以前、大工の奥さんが木造建築推奨の高知新聞に投稿をしておりましたが、是非とも住宅は、地域で賄うようにしたいものです。




住宅を建てるということは、その地域に一生を託すということであり、地域社会・経済に貢献できるようにすべきだと思います。




海外には景観規制と相まって地域で職人を支えるように、屋根に瓦や壁に漆喰など、大工や左官等の仕事を創出している国もあります。職人は、仕事があることで生活ができ、技術を磨き継承もできます。家の持ち主は、補修等が容易に、安くできるのです。このことでお互いの社会保障が成立っている訳です。

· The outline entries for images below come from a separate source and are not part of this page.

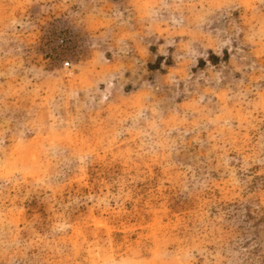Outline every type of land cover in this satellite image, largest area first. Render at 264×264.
I'll return each instance as SVG.
<instances>
[{
  "label": "rangeland",
  "instance_id": "obj_1",
  "mask_svg": "<svg viewBox=\"0 0 264 264\" xmlns=\"http://www.w3.org/2000/svg\"><path fill=\"white\" fill-rule=\"evenodd\" d=\"M0 264H264V0H0Z\"/></svg>",
  "mask_w": 264,
  "mask_h": 264
}]
</instances>
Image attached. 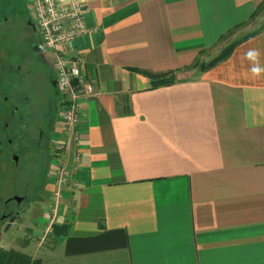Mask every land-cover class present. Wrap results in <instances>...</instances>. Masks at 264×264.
<instances>
[{"label": "crops", "instance_id": "obj_1", "mask_svg": "<svg viewBox=\"0 0 264 264\" xmlns=\"http://www.w3.org/2000/svg\"><path fill=\"white\" fill-rule=\"evenodd\" d=\"M263 1L81 0L95 31L65 53L95 95L58 198L46 182L27 264H264V26L246 25ZM144 72L174 81L152 88ZM64 130L57 115L56 141ZM108 232L125 245L65 254L69 238Z\"/></svg>", "mask_w": 264, "mask_h": 264}, {"label": "flooded vegetation", "instance_id": "obj_2", "mask_svg": "<svg viewBox=\"0 0 264 264\" xmlns=\"http://www.w3.org/2000/svg\"><path fill=\"white\" fill-rule=\"evenodd\" d=\"M28 14L23 0H0V121L8 120L2 123L3 129L8 128L12 121L19 133H25L20 141L35 147L34 160L39 170H36L34 182H25L24 194L11 195L3 202L14 200L19 206L23 201H40L43 206L50 163L55 157L57 139L53 132L60 102L47 101L40 94L42 82L51 66L39 54L43 49L40 40L32 42L31 34L36 29ZM35 93L38 94L36 97ZM6 144L9 148L0 147V158L4 157L12 167L20 170L26 157L21 160L17 145L11 139H7ZM15 197L21 200L17 201ZM18 213V210L4 211L1 215L5 219L3 222L10 224Z\"/></svg>", "mask_w": 264, "mask_h": 264}, {"label": "built area", "instance_id": "obj_3", "mask_svg": "<svg viewBox=\"0 0 264 264\" xmlns=\"http://www.w3.org/2000/svg\"><path fill=\"white\" fill-rule=\"evenodd\" d=\"M27 2L30 20L39 34L41 47L53 53L51 65L55 72L54 83L62 98L58 119L62 121L65 130L54 145L55 157H60V161L57 160L50 170V177L54 178L53 182L58 188L53 196L58 198L60 187L71 177L66 167L67 157L71 140L80 139L77 126L82 116L84 102L95 95L92 80L82 71L78 60L66 55L65 50L71 41L92 33L95 29L86 25L81 0H27ZM75 160L79 161V153L76 154ZM50 207H47V211Z\"/></svg>", "mask_w": 264, "mask_h": 264}, {"label": "rangeland", "instance_id": "obj_4", "mask_svg": "<svg viewBox=\"0 0 264 264\" xmlns=\"http://www.w3.org/2000/svg\"><path fill=\"white\" fill-rule=\"evenodd\" d=\"M23 1L27 9L28 2L27 0ZM246 25H249V27H251V29L253 30H259L264 26V1L261 9L256 12L255 17L248 21ZM236 31H238V29L234 30V32ZM238 35L240 34H235L231 36V38H239ZM31 36H33L32 42H38L40 40L37 31L32 32ZM218 46L219 48L221 47V49H212L209 51L210 57L212 56L213 58L214 56H216L224 48L225 45L224 43H222ZM46 55L48 57L50 56V54L47 53ZM44 79L45 80L42 82L41 85L40 94L45 96L47 101L54 100L56 103H59L62 98L59 93V90L55 86V83H53L55 79V72L53 70L52 65L49 68L48 73L46 74ZM37 95V93L34 94L35 97ZM51 111V114H53V110ZM5 121L8 120L4 118L0 121V147H2V149L9 148V145L6 144V140L11 139L12 142L17 145V151L20 155L21 160L26 157V161L22 168L18 170L15 167L11 166L9 160L5 159L4 157L0 158V249L3 248L6 250L13 249L14 251H20L23 248L24 251L27 252L30 246H32V244L27 241V238L32 233L30 230L34 229L35 227V225L32 224V219L42 209V203H40V201L39 203L33 201H23V203L18 206L15 204L14 200L4 203L3 199L8 198L11 195L24 194L26 192L25 182H34V175L36 173V170H39L38 164L34 160L36 149L35 147L28 146L22 141H20V137L23 136L25 133H19L18 128L15 127V123H13L12 121L9 122L8 128H1L2 123ZM53 181L54 178L48 177L47 182L49 185L53 184ZM45 196L47 197V193H44V197ZM11 210H18V216L14 221L10 222V224H5V222H3L5 219L3 220V216L1 215L4 211ZM39 221L42 220L39 219ZM33 233L31 235H33Z\"/></svg>", "mask_w": 264, "mask_h": 264}, {"label": "trees", "instance_id": "obj_5", "mask_svg": "<svg viewBox=\"0 0 264 264\" xmlns=\"http://www.w3.org/2000/svg\"><path fill=\"white\" fill-rule=\"evenodd\" d=\"M253 35L247 34L237 40L232 41L228 45H226L216 56H214L211 60L206 63H198L196 62L194 65L199 70H204L209 67H212L218 61L223 60L227 56L231 54L233 49L240 44L243 40L247 39ZM149 78L151 82V87L156 88L164 85H168L173 83L174 78L170 72L163 73H149L144 72ZM108 233H103L96 236L91 237H72L66 241L65 244V254H73L80 252H93L99 250H108L112 248H118L120 246L125 245V241L112 242L108 238H105ZM29 257L20 251L6 250L0 249V264H27ZM37 264V263H36Z\"/></svg>", "mask_w": 264, "mask_h": 264}, {"label": "water", "instance_id": "obj_6", "mask_svg": "<svg viewBox=\"0 0 264 264\" xmlns=\"http://www.w3.org/2000/svg\"><path fill=\"white\" fill-rule=\"evenodd\" d=\"M15 199H16L17 201H20V200H21L20 197H15ZM11 220L13 221V219H11ZM0 235H1V231H0Z\"/></svg>", "mask_w": 264, "mask_h": 264}]
</instances>
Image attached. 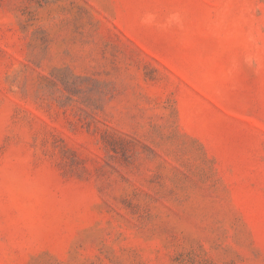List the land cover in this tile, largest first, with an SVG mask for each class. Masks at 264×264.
I'll list each match as a JSON object with an SVG mask.
<instances>
[{
	"label": "rangeland",
	"instance_id": "rangeland-1",
	"mask_svg": "<svg viewBox=\"0 0 264 264\" xmlns=\"http://www.w3.org/2000/svg\"><path fill=\"white\" fill-rule=\"evenodd\" d=\"M0 264H264V0H0Z\"/></svg>",
	"mask_w": 264,
	"mask_h": 264
}]
</instances>
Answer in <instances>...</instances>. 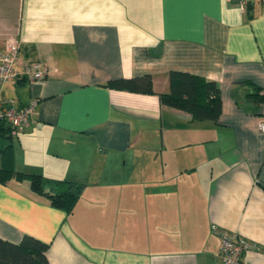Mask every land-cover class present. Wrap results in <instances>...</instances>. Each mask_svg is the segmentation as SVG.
<instances>
[{"label": "crops", "instance_id": "obj_1", "mask_svg": "<svg viewBox=\"0 0 264 264\" xmlns=\"http://www.w3.org/2000/svg\"><path fill=\"white\" fill-rule=\"evenodd\" d=\"M9 38L48 74L0 82V100L38 101L23 132L0 129V167L12 145L17 171L85 187L66 214L0 182L1 238L49 243L51 264H219L216 226L264 264V0H0V52ZM171 71L219 84L217 120L163 104ZM146 74L152 93L108 85Z\"/></svg>", "mask_w": 264, "mask_h": 264}, {"label": "trees", "instance_id": "obj_2", "mask_svg": "<svg viewBox=\"0 0 264 264\" xmlns=\"http://www.w3.org/2000/svg\"><path fill=\"white\" fill-rule=\"evenodd\" d=\"M170 88L161 93L163 104L183 110L197 120H217L222 113V97L219 84L202 76L189 72L171 71L169 73ZM109 86L133 92H153V77L150 74L129 79H118L108 83ZM252 97L259 98L258 94ZM261 99V98H259ZM264 99V97H263ZM0 129L11 131L9 126L0 124ZM2 152L0 182L6 184L15 178L30 179L31 188L38 194L49 198L51 204L71 214L85 187L71 179L51 180L41 173H25L14 167L12 145ZM47 185L54 189L46 190ZM49 243L32 235L25 234L19 242L0 237V264H51L48 258Z\"/></svg>", "mask_w": 264, "mask_h": 264}, {"label": "built area", "instance_id": "obj_3", "mask_svg": "<svg viewBox=\"0 0 264 264\" xmlns=\"http://www.w3.org/2000/svg\"><path fill=\"white\" fill-rule=\"evenodd\" d=\"M249 0H239L242 7ZM21 43L15 38L5 42V48L0 52V82L25 79L30 84H42L47 78L48 66L42 61L21 60ZM38 101L32 100L24 106H15L0 100V124L10 127L12 135H18L29 124L31 116L35 113ZM264 132V121L260 123ZM220 237L219 264H248L246 254L251 249L260 250L261 246L245 236L218 227L213 228Z\"/></svg>", "mask_w": 264, "mask_h": 264}]
</instances>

近年わが国では、プレハブ住宅が猛威を振るっていますが、県外企業が多く、お金の多くは地域外へ流出し地域に残るのは僅かです。それ故、地域経済への貢献は多くありません。




その点、地域の工務店や大工であれば、お金の多くが地域で循環し、お金が回ればモノやサービスなどはお金とは逆方向に動きます。地域のモノは地域で賄うようにしたいのはそのためであり、その一つが地産地消です。




食物だけではなく、一生を託するに足りる地域にしてゆくためにも、地域の力で住宅も賄うよう考えて頂きたいものです。